Vladimir Putin Trying To 'Evoke Soviet Union' With Military Training In Schools, UK Claims

Vladimir Putin chairs a Security Council meeting via a video link at the Novo-Ogaryovo state residence, outside Moscow, on January 27.
Vladimir Putin chairs a Security Council meeting via a video link at the Novo-Ogaryovo state residence, outside Moscow, on January 27.

Vladimir Putin chairs a Security Council meeting via a video link at the Novo-Ogaryovo state residence, outside Moscow, on January 27.

Vladimir Putin is trying to evoke memories of the Soviet Union by bringing back military training in schools, according to UK officials.

Russia’s ministry of education has announced that secondary school pupils will be given the lessons as part of a “basics of life safety” course.

It was last a compulsory part of the school curriculum in 1993, shortly after the break-up of the Soviet Union.

Pupils will be shown how to handle AK assault rifles and hand grenades, give salutes and use personal protective equipment as part of the course.

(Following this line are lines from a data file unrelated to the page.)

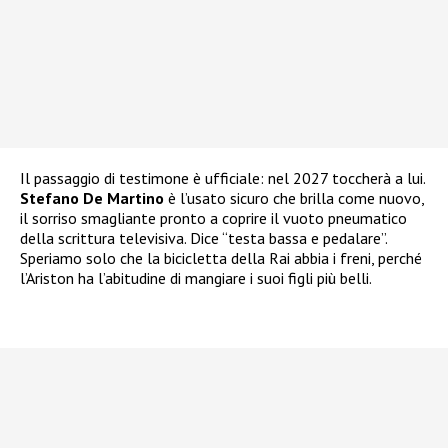
Il passaggio di testimone è ufficiale: nel 2027 toccherà a lui.
Stefano
De Martino
è l’usato sicuro che brilla come nuovo,
il sorriso smagliante pronto a coprire il vuoto pneumatico
della scrittura televisiva. Dice “testa bassa e pedalare”.
Speriamo solo che la bicicletta della Rai abbia i freni, perché
l’Ariston ha l’abitudine di mangiare i suoi figli più belli.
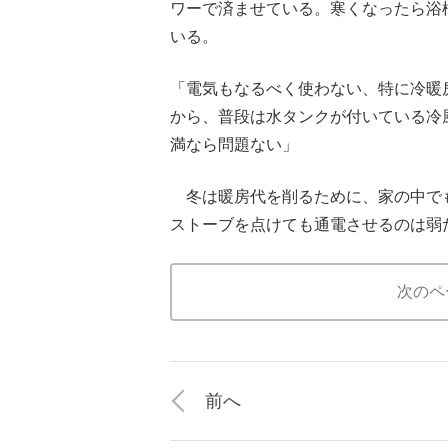
ワーで済ませている。寒くなったら浴
いる。
「電気もなるべく使わない、特に冷暖
から、普段は水タンクが付いている冷
満なら問題ない」
冬は暖房代を削るために、家の中で
ストーブを点けても通電させるのは弱
次のペ
前へ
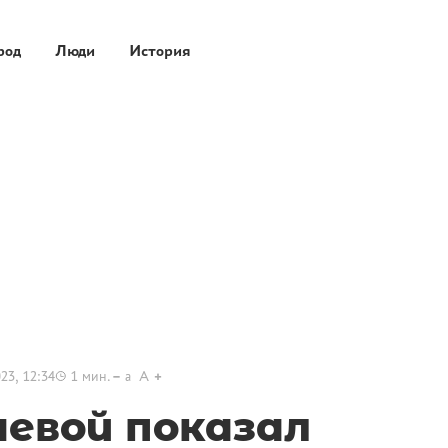
род
Люди
История
23, 12:34
1
мин.
a
A
чевой показал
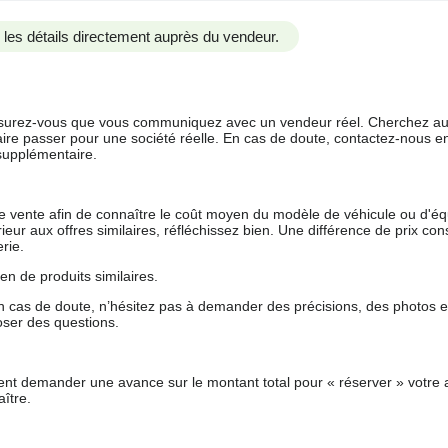
us les détails directement auprès du vendeur.
 assurez-vous que vous communiquez avec un vendeur réel. Cherchez au
aire passer pour une société réelle. En cas de doute, contactez-nous en 
supplémentaire.
 de vente afin de connaître le coût moyen du modèle de véhicule ou d'
férieur aux offres similaires, réfléchissez bien. Une différence de prix co
rie.
en de produits similaires.
 cas de doute, n’hésitez pas à demander des précisions, des photos 
oser des questions.
nt demander une avance sur le montant total pour « réserver » votre a
ître.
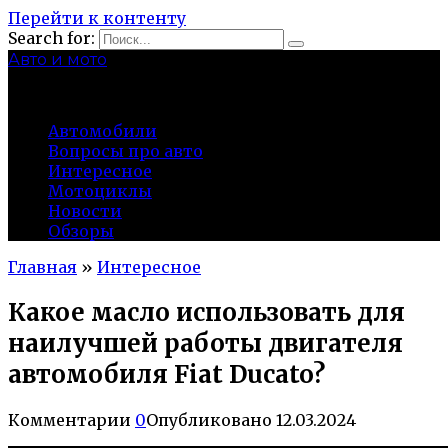
Перейти к контенту
Search for:
Авто и мото
autocity-kolomna.ru
Автомобили
Вопросы про авто
Интересное
Мотоциклы
Новости
Обзоры
Главная
»
Интересное
Какое масло использовать для
наилучшей работы двигателя
автомобиля Fiat Ducato?
Комментарии
0
Опубликовано
12.03.2024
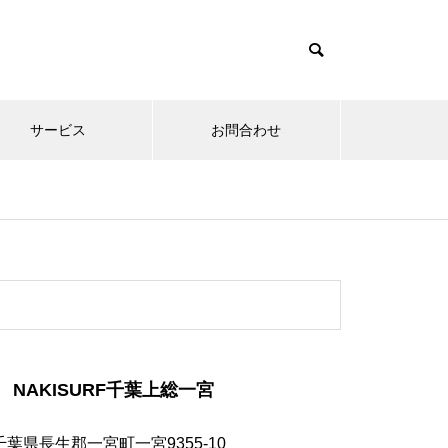
サービス
お問合わせ
NAKISURF千葉上総一宮
千葉県長生郡一宮町一宮9355-10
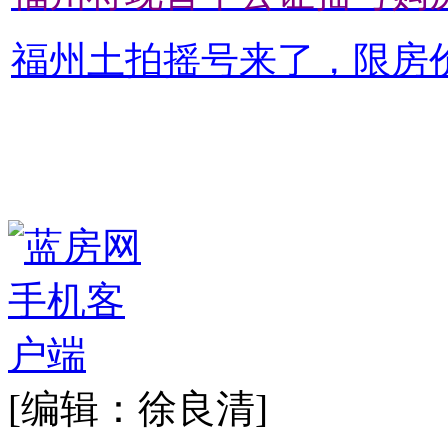
福州土拍摇号来了，限房
[编辑：徐良清]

In their latest intelligence update on the war in Ukraine, the UK ministry of defence said the lessons will become mandatory from September 1.

“In addition, in December 2022, the ministry of science and higher education announced a ‘military training basics’ programme for university students,” the update said.

“The initiatives highlight the increasingly militarised atmosphere in wartime Russia, as well as being a (likely deliberate) evocation of the Soviet Union: similar training was mandatory in schools up to 1993.”

It emerged two weeks ago that Russia could increase the age limit for army conscripts in an attempt to boost the size of its military.

The current age limit for routine military conscription in Russia is 27.

But Andrey Kartapolov, the head of the Russian State Duma Defence Committee, proposed increasing that to 30.

Meanwhile, the UK has also accused the Kremlin of lying about the number of Russian casualties in a New Year’s Eve missile strike by Ukraine.

Moscow announced that 89 Russian troops died when a former school being used as temporary accommodation in Makiivka near Donetsk in eastern Ukraine was targeted on December 31.

But the MoD said the true number was “highly likely” to be more than 300.

They said “deliberate lying” by Kremlin officials was partly to blame for the huge discrepancy.